*** Data ***

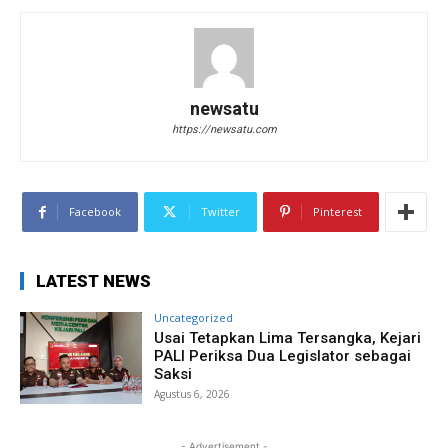
newsatu
https://newsatu.com
Facebook
Twitter
Pinterest
LATEST NEWS
Uncategorized
Usai Tetapkan Lima Tersangka, Kejari
PALI Periksa Dua Legislator sebagai
Saksi
Agustus 6, 2026
- Advertisement -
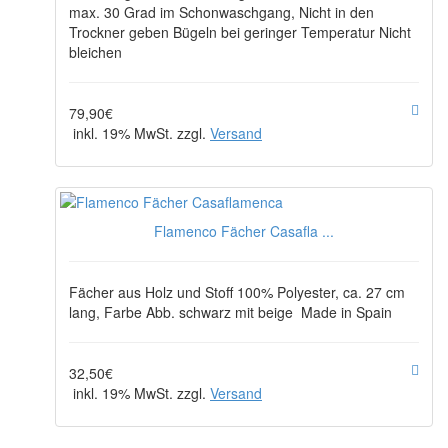
max. 30 Grad im Schonwaschgang, Nicht in den
Trockner geben Bügeln bei geringer Temperatur Nicht
bleichen
79,90€
inkl. 19% MwSt. zzgl.
Versand
Flamenco Fächer Casafla ...
Fächer aus Holz und Stoff 100% Polyester, ca. 27 cm
lang, Farbe Abb. schwarz mit beige Made in Spain
32,50€
inkl. 19% MwSt. zzgl.
Versand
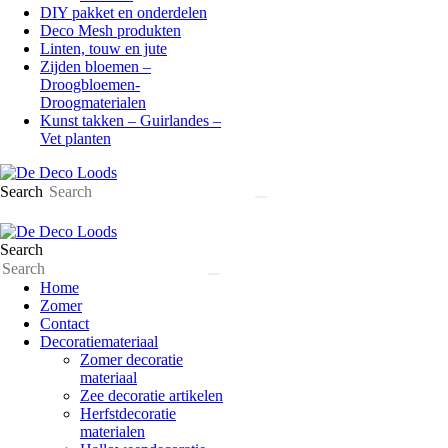
DIY pakket en onderdelen
Deco Mesh produkten
Linten, touw en jute
Zijden bloemen –
Droogbloemen-
Droogmaterialen
Kunst takken – Guirlandes –
Vet planten
Search
Search
Home
Zomer
Contact
Decoratiemateriaal
Zomer decoratie
materiaal
Zee decoratie artikelen
Herfstdecoratie
materialen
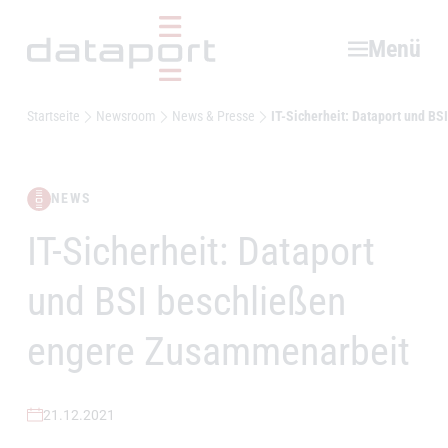
Hauptbereich
Menü
Startseite
Newsroom
News & Presse
IT-Sicherheit: Dataport und B
NEWS
IT-Sicherheit: Dataport
–
und BSI beschließen
engere Zusammenarbeit
21.12.2021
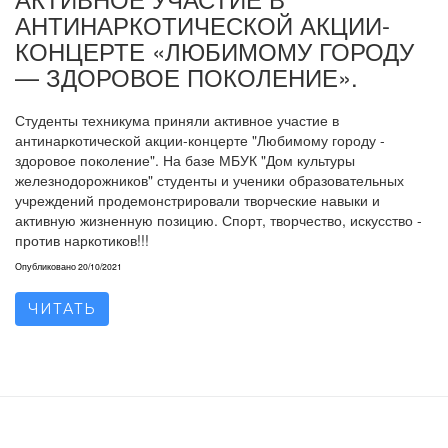
АНТИНАРКОТИЧЕСКОЙ АКЦИИ-
КОНЦЕРТЕ «ЛЮБИМОМУ ГОРОДУ
— ЗДОРОВОЕ ПОКОЛЕНИЕ».
Студенты техникума приняли активное участие в
антинаркотической акции-концерте "Любимому городу -
здоровое поколение". На базе МБУК "Дом культуры
железнодорожников" студенты и ученики образовательных
учреждений продемонстрировали творческие навыки и
активную жизненную позицию. Спорт, творчество, искусство -
против наркотиков!!!
Опубликовано
20/10/2021
ЧИТАТЬ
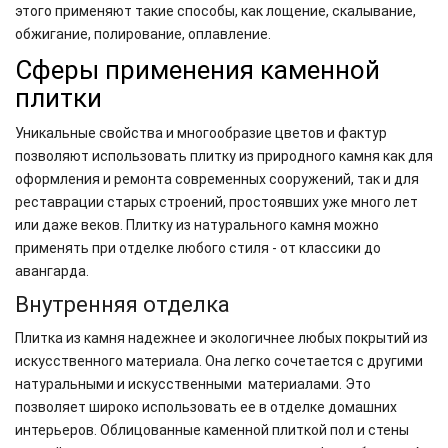
этого применяют такие способы, как лощение, скалывание,
обжигание, полирование, оплавление.
Сферы применения каменной
плитки
Уникальные свойства и многообразие цветов и фактур
позволяют использовать плитку из природного камня как для
оформления и ремонта современных сооружений, так и для
реставрации старых строений, простоявших уже много лет
или даже веков. Плитку из натурального камня можно
применять при отделке любого стиля - от классики до
авангарда.
Внутренняя отделка
Плитка из камня надежнее и экологичнее любых покрытий из
искусственного материала. Она легко сочетается с другими
натуральными и искусственными материалами. Это
позволяет широко использовать ее в отделке домашних
интерьеров. Облицованные каменной плиткой пол и стены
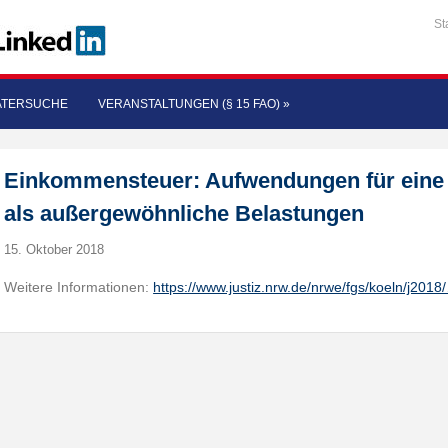
St
ATERSUCHE
VERANSTALTUNGEN (§ 15 FAO)
»
Einkommensteuer: Aufwendungen für eine 
als außergewöhnliche Belastungen
15. Oktober 2018
Weitere Informationen:
https://www.justiz.nrw.de/nrwe/fgs/koeln/j2018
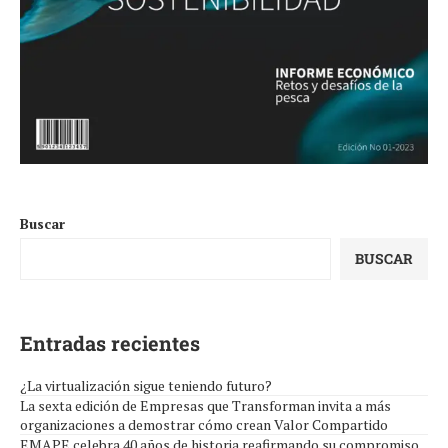
Buscar
BUSCAR
Entradas recientes
¿La virtualización sigue teniendo futuro?
La sexta edición de Empresas que Transforman invita a más
organizaciones a demostrar cómo crean Valor Compartido
EMAPE celebra 40 años de historia reafirmando su compromiso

*** End of Data ***

## Work required
Please reproduce the entries above exactly, omitting every picture.

## Answer to this problem
newsatu
https://newsatu.com
Facebook
Twitter
Pinterest
LATEST NEWS
Uncategorized
Usai Tetapkan Lima Tersangka, Kejari
PALI Periksa Dua Legislator sebagai
Saksi
Agustus 6, 2026
- Advertisement -
max. 30 Grad im Schonwaschgang, Nicht in den
Trockner geben Bügeln bei geringer Temperatur Nicht
bleichen
79,90€
inkl. 19% MwSt. zzgl.
Versand
Flamenco Fächer Casafla ...
Fächer aus Holz und Stoff 100% Polyester, ca. 27 cm
lang, Farbe Abb. schwarz mit beige Made in Spain
32,50€
inkl. 19% MwSt. zzgl.
Versand
DIY pakket en onderdelen
Deco Mesh produkten
Linten, touw en jute
Zijden bloemen –
Droogbloemen-
Droogmaterialen
Kunst takken – Guirlandes –
Vet planten
Search
Search
Home
Zomer
Contact
Decoratiemateriaal
Zomer decoratie
materiaal
Zee decoratie artikelen
Herfstdecoratie
materialen
Hauptbereich
Menü
Startseite
Newsroom
News & Presse
IT-Sicherheit: Dataport und B
NEWS
IT-Sicherheit: Dataport
–
und BSI beschließen
engere Zusammenarbeit
21.12.2021
АНТИНАРКОТИЧЕСКОЙ АКЦИИ-
КОНЦЕРТЕ «ЛЮБИМОМУ ГОРОДУ
— ЗДОРОВОЕ ПОКОЛЕНИЕ».
Студенты техникума приняли активное участие в
антинаркотической акции-концерте "Любимому городу -
здоровое поколение". На базе МБУК "Дом культуры
железнодорожников" студенты и ученики образовательных
учреждений продемонстрировали творческие навыки и
активную жизненную позицию. Спорт, творчество, искусство -
против наркотиков!!!
Опубликовано
20/10/2021
ЧИТАТЬ
этого применяют такие способы, как лощение, скалывание,
обжигание, полирование, оплавление.
Сферы применения каменной
плитки
Уникальные свойства и многообразие цветов и фактур
позволяют использовать плитку из природного камня как для
оформления и ремонта современных сооружений, так и для
реставрации старых строений, простоявших уже много лет
или даже веков. Плитку из натурального камня можно
применять при отделке любого стиля - от классики до
авангарда.
Внутренняя отделка
Плитка из камня надежнее и экологичнее любых покрытий из
искусственного материала. Она легко сочетается с другими
натуральными и искусственными материалами. Это
позволяет широко использовать ее в отделке домашних
интерьеров. Облицованные каменной плиткой пол и стены
St
ATERSUCHE
VERANSTALTUNGEN (§ 15 FAO)
»
Einkommensteuer: Aufwendungen für eine 
als außergewöhnliche Belastungen
15. Oktober 2018
Weitere Informationen:
https://www.justiz.nrw.de/nrwe/fgs/koeln/j2018
Buscar
BUSCAR
Entradas recientes
¿La virtualización sigue teniendo futuro?
La sexta edición de Empresas que Transforman invita a más
organizaciones a demostrar cómo crean Valor Compartido
EMAPE celebra 40 años de historia reafirmando su compromiso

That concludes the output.